AlphaEvolve addresses the issue of hallucinations through an automated evaluation process, incorporating three distinct steps—generation, critical review, and evaluation to converge upon accurate solutions. This methodology isn’t entirely novel—similar techniques have been explored within DeepMind itself and other research groups for tackling challenging mathematical problems—but DeepMind claims AlphaEvolve’s effectiveness surpasses earlier approaches largely because it integrates Google’s latest Gemini-generation AI models.
Using AlphaEvolve involves specifying a particular problem to the system, ideally accompanied by instructions, formulas, code snippets, or pertinent reference materials. Additionally, users must provide a method or formula enabling AlphaEvolve to self-assess its results automatically.
This requirement inherently limits AlphaEvolve’s applicability to clearly defined, numerical style problems predominantly found in areas like computer science, optimization, and mathematical domains. AlphaEvolve outputs solutions exclusively in algorithmic terms, making it unsuitable for problems demanding descriptive or qualitative solutions.
DeepMind tested AlphaEvolve by assigning the system approximately fifty diverse mathematical challenges spanning multiple mathematical fields, such as geometry and combinatorics. According to their published results, AlphaEvolve successfully rediscovered the most optimal known solutions about 75 percent of the time and even identified improved solutions in roughly 20 percent of cases.

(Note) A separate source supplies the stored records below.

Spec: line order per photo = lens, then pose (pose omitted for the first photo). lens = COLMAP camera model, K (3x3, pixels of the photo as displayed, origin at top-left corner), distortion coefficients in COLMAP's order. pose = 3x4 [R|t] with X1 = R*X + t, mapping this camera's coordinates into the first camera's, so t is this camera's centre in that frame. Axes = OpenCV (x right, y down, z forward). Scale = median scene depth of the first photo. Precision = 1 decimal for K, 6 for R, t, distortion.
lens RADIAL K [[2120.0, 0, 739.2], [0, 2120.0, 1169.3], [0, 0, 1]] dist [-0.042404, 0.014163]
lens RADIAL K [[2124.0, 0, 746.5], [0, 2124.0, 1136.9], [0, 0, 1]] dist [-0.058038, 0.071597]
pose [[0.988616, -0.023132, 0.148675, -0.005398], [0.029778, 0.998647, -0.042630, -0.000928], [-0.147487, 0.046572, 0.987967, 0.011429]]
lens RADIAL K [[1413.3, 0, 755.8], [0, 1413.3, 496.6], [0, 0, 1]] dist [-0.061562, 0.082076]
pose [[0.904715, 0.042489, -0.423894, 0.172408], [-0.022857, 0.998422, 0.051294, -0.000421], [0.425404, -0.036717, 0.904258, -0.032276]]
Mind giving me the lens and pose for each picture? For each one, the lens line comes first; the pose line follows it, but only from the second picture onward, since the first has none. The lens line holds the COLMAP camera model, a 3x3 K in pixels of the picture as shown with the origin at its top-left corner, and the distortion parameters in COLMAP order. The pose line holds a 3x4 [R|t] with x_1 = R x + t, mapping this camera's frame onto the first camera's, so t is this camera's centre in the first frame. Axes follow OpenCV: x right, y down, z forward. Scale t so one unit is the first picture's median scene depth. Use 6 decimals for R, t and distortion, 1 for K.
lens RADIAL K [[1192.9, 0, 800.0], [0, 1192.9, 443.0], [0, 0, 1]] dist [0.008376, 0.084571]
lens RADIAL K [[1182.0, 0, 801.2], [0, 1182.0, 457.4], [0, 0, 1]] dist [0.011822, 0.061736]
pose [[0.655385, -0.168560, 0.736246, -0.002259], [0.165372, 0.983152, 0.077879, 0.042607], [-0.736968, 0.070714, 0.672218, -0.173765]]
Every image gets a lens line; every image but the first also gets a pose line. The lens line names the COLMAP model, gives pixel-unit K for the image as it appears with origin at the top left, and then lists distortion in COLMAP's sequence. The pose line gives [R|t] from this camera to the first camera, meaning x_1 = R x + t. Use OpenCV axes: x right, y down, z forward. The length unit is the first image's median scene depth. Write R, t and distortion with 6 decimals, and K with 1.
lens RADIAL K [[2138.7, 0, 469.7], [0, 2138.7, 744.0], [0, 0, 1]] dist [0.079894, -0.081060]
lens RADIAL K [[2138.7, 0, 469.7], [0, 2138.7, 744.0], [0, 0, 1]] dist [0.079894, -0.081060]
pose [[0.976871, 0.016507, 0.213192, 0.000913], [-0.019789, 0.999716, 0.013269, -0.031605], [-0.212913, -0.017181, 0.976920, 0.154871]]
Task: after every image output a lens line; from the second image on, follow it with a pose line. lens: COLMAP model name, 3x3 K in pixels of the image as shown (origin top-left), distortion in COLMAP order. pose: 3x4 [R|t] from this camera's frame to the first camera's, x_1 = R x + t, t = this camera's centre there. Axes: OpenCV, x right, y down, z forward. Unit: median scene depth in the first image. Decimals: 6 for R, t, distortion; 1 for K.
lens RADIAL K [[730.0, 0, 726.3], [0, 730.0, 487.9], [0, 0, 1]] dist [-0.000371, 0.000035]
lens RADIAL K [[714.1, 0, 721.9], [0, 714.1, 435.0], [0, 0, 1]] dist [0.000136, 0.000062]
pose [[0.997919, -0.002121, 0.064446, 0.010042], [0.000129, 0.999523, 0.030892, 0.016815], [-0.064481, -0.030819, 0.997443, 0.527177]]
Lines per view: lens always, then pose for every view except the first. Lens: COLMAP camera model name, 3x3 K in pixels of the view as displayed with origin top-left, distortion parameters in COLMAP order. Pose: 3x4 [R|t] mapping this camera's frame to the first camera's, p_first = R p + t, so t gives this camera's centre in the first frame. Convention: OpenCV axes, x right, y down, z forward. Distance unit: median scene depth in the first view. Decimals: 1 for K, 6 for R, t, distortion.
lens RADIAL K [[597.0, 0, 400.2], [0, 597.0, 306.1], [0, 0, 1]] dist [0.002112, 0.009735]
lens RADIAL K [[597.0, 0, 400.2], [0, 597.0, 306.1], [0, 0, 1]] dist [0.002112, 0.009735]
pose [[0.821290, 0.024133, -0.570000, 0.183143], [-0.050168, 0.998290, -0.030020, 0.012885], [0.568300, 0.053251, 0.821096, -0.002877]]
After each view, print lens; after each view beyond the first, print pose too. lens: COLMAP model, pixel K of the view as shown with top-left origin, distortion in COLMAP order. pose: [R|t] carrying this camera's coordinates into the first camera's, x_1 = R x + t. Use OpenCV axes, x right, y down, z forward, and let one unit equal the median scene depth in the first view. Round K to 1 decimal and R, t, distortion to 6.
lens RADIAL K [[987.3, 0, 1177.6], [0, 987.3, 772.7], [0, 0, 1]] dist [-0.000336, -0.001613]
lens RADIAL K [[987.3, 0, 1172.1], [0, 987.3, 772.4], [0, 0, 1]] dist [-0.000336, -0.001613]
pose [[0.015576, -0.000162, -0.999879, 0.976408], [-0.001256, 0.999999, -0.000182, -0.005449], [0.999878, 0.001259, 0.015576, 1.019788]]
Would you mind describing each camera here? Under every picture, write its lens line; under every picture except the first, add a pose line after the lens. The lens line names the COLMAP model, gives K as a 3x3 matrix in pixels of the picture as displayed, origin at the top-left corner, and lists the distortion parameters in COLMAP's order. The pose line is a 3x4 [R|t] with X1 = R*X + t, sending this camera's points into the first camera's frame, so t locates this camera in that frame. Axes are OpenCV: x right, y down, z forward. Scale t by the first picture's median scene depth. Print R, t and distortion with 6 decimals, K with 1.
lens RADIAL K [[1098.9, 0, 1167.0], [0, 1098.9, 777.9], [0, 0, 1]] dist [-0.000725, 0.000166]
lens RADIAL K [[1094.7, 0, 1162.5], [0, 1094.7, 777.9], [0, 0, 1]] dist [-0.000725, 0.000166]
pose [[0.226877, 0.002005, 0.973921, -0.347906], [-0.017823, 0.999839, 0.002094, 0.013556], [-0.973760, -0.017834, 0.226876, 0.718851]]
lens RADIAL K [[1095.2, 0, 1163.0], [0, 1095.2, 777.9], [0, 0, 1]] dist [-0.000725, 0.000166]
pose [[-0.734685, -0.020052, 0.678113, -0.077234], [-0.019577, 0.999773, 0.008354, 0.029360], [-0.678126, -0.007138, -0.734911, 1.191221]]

Real-world applications were also part of DeepMind’s evaluation: AlphaEvolve produced an algorithm improving the efficiency of Google’s global computing resources by approximately 0.7 percent. It also suggested changes leading to a reduction of roughly 1 percent in the training time needed for Google’s Gemini series of AI models. Yet the company acknowledged these enhancements weren’t groundbreaking or entirely unprecedented. For example, an apparently novel design optimization for Google’s TPU accelerator chip recommended by AlphaEvolve had been previously identified through other techniques.
Despite not presenting profound breakthroughs, DeepMind highlighted AlphaEvolve’s potential to streamline technical tasks, allowing human experts more freedom to concentrate their efforts on higher-level problem-solving and innovation.